The study was approved by local research and ethics committee. A retrospective study of the prevalence of tubal block in women who underwent HSG from June 2008 to June 2010 was undertaken in Sultan Qaboos University hospital, Sultanate of Oman. All women who presented to the subfertiltiy clinic for primary or secondary infertility were included except those who declined to be evaluated by Hysterosalpingogram. There was one patient who gave history of her previous tubal ligation reversal. The information regarding the type of infertility, past obstetric history, gynecological history, any pelvic surgeries including myomectomy, ovarian cystectomy, surgery for endomeriosis, Salpingostomy/Salpingectomy, appendicectomy was taken from electronic medical records. Testing for Chlamydia antigen was performed in the endocervical swabs with the IDEIATM PCE Chlamydia assay (Oxoid, Cambridgeshire, UK).

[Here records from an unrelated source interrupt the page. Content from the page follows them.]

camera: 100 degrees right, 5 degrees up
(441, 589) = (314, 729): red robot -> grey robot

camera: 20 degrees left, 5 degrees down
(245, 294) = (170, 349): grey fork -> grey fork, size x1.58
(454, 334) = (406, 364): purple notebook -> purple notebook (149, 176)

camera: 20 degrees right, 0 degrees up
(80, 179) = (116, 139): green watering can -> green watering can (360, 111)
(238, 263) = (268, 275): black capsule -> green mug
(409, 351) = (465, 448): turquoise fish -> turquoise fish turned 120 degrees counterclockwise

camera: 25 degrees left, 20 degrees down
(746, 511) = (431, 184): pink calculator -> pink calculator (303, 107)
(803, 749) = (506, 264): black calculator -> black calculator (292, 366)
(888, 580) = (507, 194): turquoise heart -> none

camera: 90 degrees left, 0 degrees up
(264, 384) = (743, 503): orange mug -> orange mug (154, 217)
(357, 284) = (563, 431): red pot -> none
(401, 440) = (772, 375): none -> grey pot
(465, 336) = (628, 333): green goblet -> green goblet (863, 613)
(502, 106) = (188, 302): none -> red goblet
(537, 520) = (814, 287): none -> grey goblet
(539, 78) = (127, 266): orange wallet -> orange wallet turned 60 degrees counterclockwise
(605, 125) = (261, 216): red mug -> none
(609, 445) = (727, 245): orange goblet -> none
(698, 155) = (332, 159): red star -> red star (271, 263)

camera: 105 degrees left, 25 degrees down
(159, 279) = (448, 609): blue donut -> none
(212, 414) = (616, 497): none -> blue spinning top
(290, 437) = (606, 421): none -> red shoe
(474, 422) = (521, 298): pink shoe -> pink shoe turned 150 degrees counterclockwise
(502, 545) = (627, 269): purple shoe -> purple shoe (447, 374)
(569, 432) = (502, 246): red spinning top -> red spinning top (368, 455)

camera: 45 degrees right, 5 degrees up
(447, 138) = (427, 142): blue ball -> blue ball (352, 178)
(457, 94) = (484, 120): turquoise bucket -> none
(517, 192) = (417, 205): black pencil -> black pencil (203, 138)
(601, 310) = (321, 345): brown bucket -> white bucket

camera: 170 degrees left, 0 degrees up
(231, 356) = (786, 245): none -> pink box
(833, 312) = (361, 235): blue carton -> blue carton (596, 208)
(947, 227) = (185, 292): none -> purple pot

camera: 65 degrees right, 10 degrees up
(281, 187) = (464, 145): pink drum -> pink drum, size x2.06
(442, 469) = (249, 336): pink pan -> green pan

The significance of the associated factors in the two groups was tested by Chi-squared test. When the numbers were small, Yates correction was done to compare the groups e.g. bilateral block.
Of the total number of women, 53% had primary infertility and the rest had secondary infertility. The patient characteristics for each group are given in table 1. The findings of Hysterosalpingogram in the primary and secondary groups are given in table 2. The prevalence of fallopian tubal obstruction was 19.1% in the primary infertility group and 28.7% in the secondary infertility group. Cornual block was observed in 11 women in the primary infertility group but only one woman with secondary infertility. Hydrosalpinx of the whole tube was observed in two women and peritubal adhesions were reported in four women. The prevalence of Chlamydia antigen positivity was similar in both primary and secondary infertility groups. In those women who tested positive for Chlamydia antigen, the HSG showed bilaterally patent tubes in 8 of 11 cases (73%) and unilateral block in the remaining three (27%).
The overall prevalence of Chlamydia antigen positive cases were less than those reported in some of the European literature (7), but it was more than the one reported by Aswad et al, from the Middle East (9). This could be so because the sample studied were from a tertiary care and not a primary care. The prevalence of tubal block in the primary and secondary infertility groups is similar to that reported by Bello (2). Bilateral tubal obstruction was confirmed by laparoscopy in 4 of 6 cases and laparoscopy was not performed in the other two cases. One of the cases with bilateral tubal obstruction had an obvious bilateral hydrosalpinx on HSG and hence laparoscopy was not performed. Previous pelvic surgeries including surgery for ectopic pregnancies, myomectomy, cesarean section, appendectomy, cystectomy etc., were significantly higher in women with the secondary infertility compared to those in the primary group. Of the nine patients with cesarean section, eight had a normal HSG and only one had unilateral obstruction. In a systematic review by Luttjeboer et al., regarding the risk factors for tuboperitoneal pathology, previous pelvic surgery was found to be an important risk factor (10).
Tubal obstruction is a cause of female infertility according to this study. Bilateral tubal obstruction was similar in primary and secondary infertility groups and previous pelvic surgery may be the cause of tubal obstruction in the secondary infertility group.
Conflict of Interest
The authors declare that they have no conflict of interest.